Thursday, September 29, 2016

BC LNG project "approved" (with 190 conditions)

I can't decide whether the Liberal government is being politically astute or just plain hypocritical in their decision to allow a proposed terminal to export liquefied natural gas (LNG) near Prince Rupert in northern British Columbia.
Their "approval" of the project, touted as economic opportunity combined with environmental responsibility, comes with no less than 190 environmental conditions that would have to be fulfilled by the potential operator, Malaysia-owned Pacific NorthWest LNG (including a hard cap on carbon emissions from the project, which will mean that the company will have to substantially scale back the operation before it even starts). An associated pipeline, to be built by TransCanada Corp, would have it's own set of environmental challenges and conditions.

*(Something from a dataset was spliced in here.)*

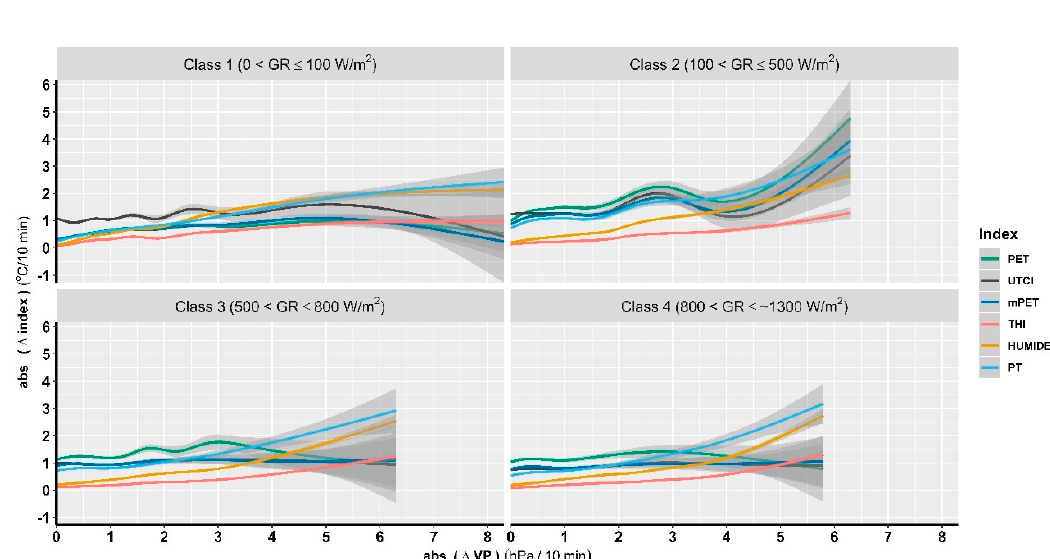
Table 11. Descriptive statistics of the indices’ sensitivity to Vapour Pressure (VP) change rates under different Global Radiation (GR) conditions.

The governement-imposed conditions will take months to examine and consider and, with the current downturn in LNG prices due to a global glut of supply, it is by no means certain that the company will choose to continue, despite having already sunk billions into the early stages of the project.
As always, there are wildly differing views on the decision, most of them reasonably predictable. Environmentalists and the leftist NDP claim that, despite the environmental conditions built into it, the project would still jeopardize Canada’s international commitments on climate change. Some First Nations groups are worried that the environmental protections do not go far enough. The Conservatives, on the other hand, are decrying the onerous conditions, which they say are getting in the way of development of a major Canadian natural resource. The BC provincial government seems to be treating the whole thing as though it is a foregone conclusion.

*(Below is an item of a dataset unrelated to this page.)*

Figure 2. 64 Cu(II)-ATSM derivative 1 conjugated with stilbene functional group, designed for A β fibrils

Now, I assume that the decision was handled in this way because the Liberals do not want to be accused to being anti-business (and so need to technically approve the project), but they actually don't really want to the project to go ahead from an environment / climate change perspective (so they included enough conditions to make the project extremely uninviting, not to say prohibitive).
So, maybe they are just being cute and canny, which I am not sure I necessarily approve of. A good part of me believes that, if they want to disallow the project on environmental grounds, then they should just say so, instead of pussyfooting around the issue. But that is not really the Liberal way, is it?